- _Description of the task_
Please extract every line in the material below that contains the string "purchase", copying each line in full.

Dataset entries:
○ ○ ○ ○
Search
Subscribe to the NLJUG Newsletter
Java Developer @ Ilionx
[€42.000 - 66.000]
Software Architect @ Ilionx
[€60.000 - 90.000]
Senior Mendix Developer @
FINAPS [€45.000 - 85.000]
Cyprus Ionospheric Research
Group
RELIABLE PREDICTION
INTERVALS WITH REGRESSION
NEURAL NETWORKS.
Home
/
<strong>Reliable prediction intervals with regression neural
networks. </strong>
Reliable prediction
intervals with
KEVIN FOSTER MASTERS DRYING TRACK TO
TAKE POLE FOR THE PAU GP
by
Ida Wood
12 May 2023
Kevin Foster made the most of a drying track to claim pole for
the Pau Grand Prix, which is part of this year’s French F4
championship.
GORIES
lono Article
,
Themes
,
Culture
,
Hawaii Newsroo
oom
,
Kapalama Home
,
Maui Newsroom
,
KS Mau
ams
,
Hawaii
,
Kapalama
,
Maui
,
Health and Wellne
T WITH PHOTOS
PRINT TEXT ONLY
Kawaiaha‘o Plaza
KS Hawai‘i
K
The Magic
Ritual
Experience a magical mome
○ ○ ○ ○
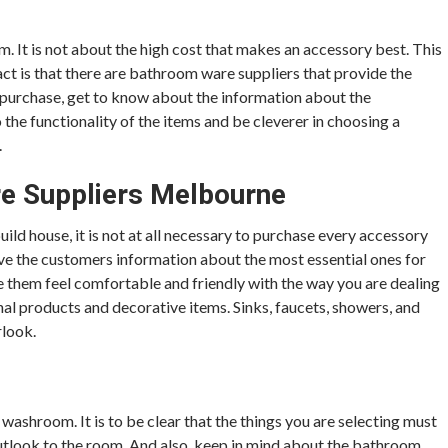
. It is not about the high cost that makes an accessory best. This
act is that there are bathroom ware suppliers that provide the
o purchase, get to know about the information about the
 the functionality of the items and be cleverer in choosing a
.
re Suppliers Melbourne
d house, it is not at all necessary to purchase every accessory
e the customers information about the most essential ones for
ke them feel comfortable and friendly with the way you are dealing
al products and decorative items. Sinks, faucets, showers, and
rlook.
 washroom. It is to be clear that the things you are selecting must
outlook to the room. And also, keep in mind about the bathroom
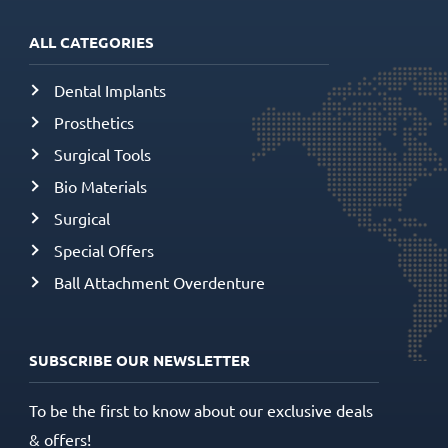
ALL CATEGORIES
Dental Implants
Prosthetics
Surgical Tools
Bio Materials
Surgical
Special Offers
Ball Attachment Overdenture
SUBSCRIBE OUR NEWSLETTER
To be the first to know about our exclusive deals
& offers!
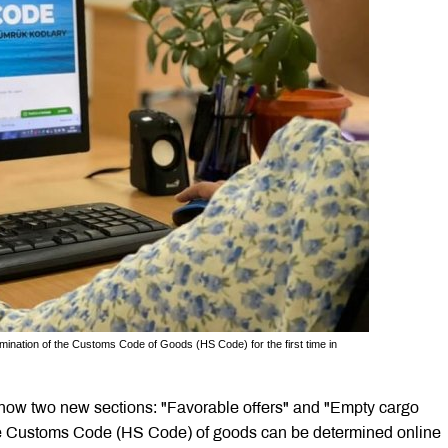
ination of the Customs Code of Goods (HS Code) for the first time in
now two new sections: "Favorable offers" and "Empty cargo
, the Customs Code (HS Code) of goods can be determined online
○ ○ ○ ○
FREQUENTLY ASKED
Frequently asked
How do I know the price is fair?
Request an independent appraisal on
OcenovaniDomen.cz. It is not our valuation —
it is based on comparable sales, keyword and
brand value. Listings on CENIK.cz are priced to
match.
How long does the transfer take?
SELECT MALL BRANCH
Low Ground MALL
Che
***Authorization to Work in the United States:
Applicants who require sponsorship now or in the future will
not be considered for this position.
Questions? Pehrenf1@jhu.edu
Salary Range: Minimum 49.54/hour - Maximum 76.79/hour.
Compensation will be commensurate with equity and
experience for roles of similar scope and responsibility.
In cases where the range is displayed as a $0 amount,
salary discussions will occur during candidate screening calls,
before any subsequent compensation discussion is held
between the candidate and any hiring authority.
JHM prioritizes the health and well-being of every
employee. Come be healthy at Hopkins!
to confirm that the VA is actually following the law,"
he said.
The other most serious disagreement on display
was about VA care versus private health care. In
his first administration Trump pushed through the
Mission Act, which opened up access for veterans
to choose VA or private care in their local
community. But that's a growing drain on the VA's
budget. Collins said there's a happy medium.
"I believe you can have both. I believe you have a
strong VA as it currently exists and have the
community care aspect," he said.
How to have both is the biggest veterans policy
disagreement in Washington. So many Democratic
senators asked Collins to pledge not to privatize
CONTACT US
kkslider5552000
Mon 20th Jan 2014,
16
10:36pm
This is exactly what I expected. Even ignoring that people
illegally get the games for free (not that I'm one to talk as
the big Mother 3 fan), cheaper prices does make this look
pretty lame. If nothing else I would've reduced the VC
○ ○ ○ ○
- _Your solution_
o purchase, get to know about the information about the
d house, it is not at all necessary to purchase every accessory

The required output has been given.